Entre esses surge então Lena D’Água,  60 anos, veterana, anos de estrada em cima numa vida e numa carreira que mais parecem dependências de uma montanha russa. Pela mão de Pedro da Silva Martins, dos Deolinda, Lena D’Água dá voz a ‘Eu Nunca Me Fui Embora’. Um tema que, de resto, tem muito de biográfico, já que o autor se inspirou na própria vida e palavras da ex-vocalista dos Beatnicks e dos Salada de Fruta.

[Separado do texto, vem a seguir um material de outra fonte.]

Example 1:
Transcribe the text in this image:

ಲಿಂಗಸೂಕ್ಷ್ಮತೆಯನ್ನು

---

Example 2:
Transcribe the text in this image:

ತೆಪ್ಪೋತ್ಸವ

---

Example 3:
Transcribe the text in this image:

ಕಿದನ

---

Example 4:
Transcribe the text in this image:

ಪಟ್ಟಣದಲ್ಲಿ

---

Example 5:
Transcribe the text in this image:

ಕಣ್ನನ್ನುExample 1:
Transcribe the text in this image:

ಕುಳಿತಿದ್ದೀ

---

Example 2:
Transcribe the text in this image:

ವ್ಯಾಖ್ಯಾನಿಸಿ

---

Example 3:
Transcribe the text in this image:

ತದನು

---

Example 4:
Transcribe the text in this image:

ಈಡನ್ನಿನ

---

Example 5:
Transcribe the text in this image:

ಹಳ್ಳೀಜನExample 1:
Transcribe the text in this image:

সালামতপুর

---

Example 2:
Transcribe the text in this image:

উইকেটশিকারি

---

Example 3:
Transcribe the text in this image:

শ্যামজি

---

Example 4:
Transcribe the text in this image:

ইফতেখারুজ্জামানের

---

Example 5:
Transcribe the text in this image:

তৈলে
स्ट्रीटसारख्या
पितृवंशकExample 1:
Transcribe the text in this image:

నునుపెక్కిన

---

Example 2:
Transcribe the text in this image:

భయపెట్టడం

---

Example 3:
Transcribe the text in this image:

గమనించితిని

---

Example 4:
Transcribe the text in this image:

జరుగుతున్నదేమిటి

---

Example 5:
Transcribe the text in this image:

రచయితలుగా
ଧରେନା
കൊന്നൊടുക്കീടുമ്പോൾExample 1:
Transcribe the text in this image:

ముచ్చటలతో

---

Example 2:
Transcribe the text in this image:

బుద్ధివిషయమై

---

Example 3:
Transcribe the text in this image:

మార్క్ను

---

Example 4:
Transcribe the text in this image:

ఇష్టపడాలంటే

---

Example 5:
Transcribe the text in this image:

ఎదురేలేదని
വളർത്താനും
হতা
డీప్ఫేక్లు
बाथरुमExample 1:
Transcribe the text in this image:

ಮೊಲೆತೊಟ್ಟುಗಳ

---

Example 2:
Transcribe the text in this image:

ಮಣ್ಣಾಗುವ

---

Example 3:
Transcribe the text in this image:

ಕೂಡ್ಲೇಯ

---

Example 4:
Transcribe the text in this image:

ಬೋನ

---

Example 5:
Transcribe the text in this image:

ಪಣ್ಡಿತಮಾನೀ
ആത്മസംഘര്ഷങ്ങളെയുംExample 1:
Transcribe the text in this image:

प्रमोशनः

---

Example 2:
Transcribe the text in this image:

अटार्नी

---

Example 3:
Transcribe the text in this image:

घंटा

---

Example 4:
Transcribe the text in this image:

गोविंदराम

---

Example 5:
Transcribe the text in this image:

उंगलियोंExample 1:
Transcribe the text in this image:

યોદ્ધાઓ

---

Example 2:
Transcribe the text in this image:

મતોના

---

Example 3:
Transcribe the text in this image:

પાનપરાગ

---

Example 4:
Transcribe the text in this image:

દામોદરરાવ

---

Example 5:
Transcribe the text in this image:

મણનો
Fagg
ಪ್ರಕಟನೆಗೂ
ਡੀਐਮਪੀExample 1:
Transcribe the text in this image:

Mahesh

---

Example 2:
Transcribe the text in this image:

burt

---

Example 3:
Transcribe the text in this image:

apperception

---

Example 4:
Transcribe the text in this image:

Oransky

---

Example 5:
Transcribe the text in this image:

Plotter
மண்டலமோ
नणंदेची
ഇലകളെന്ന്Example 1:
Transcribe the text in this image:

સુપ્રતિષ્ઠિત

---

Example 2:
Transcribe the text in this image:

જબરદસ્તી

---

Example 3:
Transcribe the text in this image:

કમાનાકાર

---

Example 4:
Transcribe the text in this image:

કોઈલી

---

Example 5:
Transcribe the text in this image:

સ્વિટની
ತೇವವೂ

Lena D’Água, que hoje em dia vive uma vida tranquila mas não eremita na aldeia de A-dos-Ruivos, cresceu com a influência de um pai – José Águas – ligado ao futebol e, mais tarde, um irmão – Rui Águas – que lhe seguiu o exemplo. Mas ainda assim muito cedo percebeu que gostava mais do Dó, Re, Mi do que de bolas e balizas – tanto que não se esquece de ser uma muito precoce catequista e se deixar seduzir pela música de Bob Dylan ou de subir ao palco nas reuniões de moradores do Bairro de Santa Cruz, em Benfica, onde cresceu.

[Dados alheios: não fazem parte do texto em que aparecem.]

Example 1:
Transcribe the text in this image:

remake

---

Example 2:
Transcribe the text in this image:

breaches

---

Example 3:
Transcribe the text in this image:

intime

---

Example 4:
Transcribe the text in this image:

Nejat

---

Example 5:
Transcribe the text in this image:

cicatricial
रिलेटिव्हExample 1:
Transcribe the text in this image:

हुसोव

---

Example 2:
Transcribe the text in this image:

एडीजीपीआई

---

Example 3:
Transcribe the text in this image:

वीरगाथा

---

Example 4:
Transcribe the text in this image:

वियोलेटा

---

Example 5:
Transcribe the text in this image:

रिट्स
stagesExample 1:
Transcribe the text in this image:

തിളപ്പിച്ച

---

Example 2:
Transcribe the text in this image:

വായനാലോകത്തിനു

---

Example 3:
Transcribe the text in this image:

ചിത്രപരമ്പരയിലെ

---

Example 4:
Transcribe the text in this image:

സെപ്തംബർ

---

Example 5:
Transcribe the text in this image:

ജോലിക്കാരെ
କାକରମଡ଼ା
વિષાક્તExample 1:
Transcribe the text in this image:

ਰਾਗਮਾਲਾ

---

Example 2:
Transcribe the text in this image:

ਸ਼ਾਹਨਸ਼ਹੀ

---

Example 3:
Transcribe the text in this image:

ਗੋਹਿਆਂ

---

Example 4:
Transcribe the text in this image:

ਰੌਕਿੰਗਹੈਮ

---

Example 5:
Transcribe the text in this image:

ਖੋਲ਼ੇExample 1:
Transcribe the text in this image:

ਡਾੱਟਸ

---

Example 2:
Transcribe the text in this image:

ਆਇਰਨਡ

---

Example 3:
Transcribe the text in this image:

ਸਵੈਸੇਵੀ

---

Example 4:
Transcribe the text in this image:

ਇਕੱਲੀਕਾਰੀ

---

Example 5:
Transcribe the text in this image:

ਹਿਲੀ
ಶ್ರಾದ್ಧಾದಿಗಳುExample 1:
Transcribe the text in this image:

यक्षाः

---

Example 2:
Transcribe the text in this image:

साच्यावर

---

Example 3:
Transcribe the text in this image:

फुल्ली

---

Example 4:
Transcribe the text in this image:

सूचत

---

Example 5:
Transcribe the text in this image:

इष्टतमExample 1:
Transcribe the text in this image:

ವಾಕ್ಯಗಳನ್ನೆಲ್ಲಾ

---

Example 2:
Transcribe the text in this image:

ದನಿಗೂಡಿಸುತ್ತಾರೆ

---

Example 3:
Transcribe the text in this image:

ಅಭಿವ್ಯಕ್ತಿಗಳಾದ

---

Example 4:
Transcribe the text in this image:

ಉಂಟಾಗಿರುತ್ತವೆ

Tinha 20 anos quando começou uma carreira – foi a primeira mulher vocalista de uma banda de rock portuguesa, os Beatnicks. Em 1980 junta-se aos Salada de Frutas mas pouco depois – e apesar do sucesso – lança-se a solo, chegando o maior dos sucessos em 1984, quando, do álbum Lusitânia, sai o single ‘Sempre que o Amor me Quiser’.

Como tantos outros projetos que singraram nos anos 80, também Lena D’Água enfrentou depois momentos mais complicados, musicalmente e também a nível pessoal, levada pela ressaca da euforia de anos que mais se repetiram.

Mas esteve sempre no ativo, sobretudo com um projeto ligado ao jazz e outro ligado ao rock. Nunca se foi embora e é isso que grita bem alto com esta música que a leva ao Festival da Canção. Como que de uma derradeira ironia se tratasse. Afinal, não são só os gatos que têm vidas para gastar.